### DIRECTIONS FOR THIS TASK
When you transcribe the data below, reproduce every line exactly and leave each picture out.

### EXERCISE MATERIALS
● ● ● ●

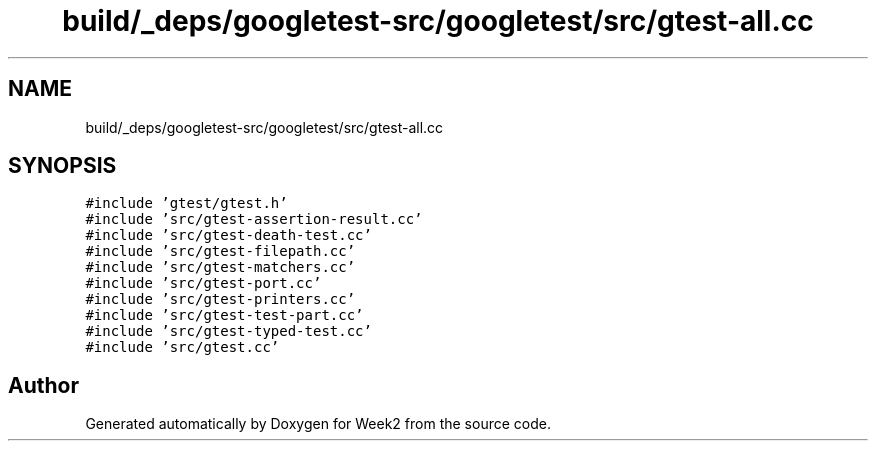 .TH "build/_deps/googletest-src/googletest/src/gtest-all.cc" 3 "Tue Sep 12 2023" "Week2" \" -*- nroff -*-
.ad l
.nh
.SH NAME
build/_deps/googletest-src/googletest/src/gtest-all.cc
.SH SYNOPSIS
.br
.PP
\fC#include 'gtest/gtest\&.h'\fP
.br
\fC#include 'src/gtest\-assertion\-result\&.cc'\fP
.br
\fC#include 'src/gtest\-death\-test\&.cc'\fP
.br
\fC#include 'src/gtest\-filepath\&.cc'\fP
.br
\fC#include 'src/gtest\-matchers\&.cc'\fP
.br
\fC#include 'src/gtest\-port\&.cc'\fP
.br
\fC#include 'src/gtest\-printers\&.cc'\fP
.br
\fC#include 'src/gtest\-test\-part\&.cc'\fP
.br
\fC#include 'src/gtest\-typed\-test\&.cc'\fP
.br
\fC#include 'src/gtest\&.cc'\fP
.br

.SH "Author"
.PP 
Generated automatically by Doxygen for Week2 from the source code\&.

● ● ● ●

### ANSWER SPACE
 .TH "build/_deps/googletest-src/googletest/src/gtest-all.cc" 3 "Tue Sep 12 2023" "Week2" \" -*- nroff -*-
.ad l
.nh
.SH NAME
build/_deps/googletest-src/googletest/src/gtest-all.cc
.SH SYNOPSIS
.br
.PP
\fC#include 'gtest/gtest\&.h'\fP
.br
\fC#include 'src/gtest\-assertion\-result\&.cc'\fP
.br
\fC#include 'src/gtest\-death\-test\&.cc'\fP
.br
\fC#include 'src/gtest\-filepath\&.cc'\fP
.br
\fC#include 'src/gtest\-matchers\&.cc'\fP
.br
\fC#include 'src/gtest\-port\&.cc'\fP
.br
\fC#include 'src/gtest\-printers\&.cc'\fP
.br
\fC#include 'src/gtest\-test\-part\&.cc'\fP
.br
\fC#include 'src/gtest\-typed\-test\&.cc'\fP
.br
\fC#include 'src/gtest\&.cc'\fP
.br

.SH "Author"
.PP 
Generated automatically by Doxygen for Week2 from the source code\&.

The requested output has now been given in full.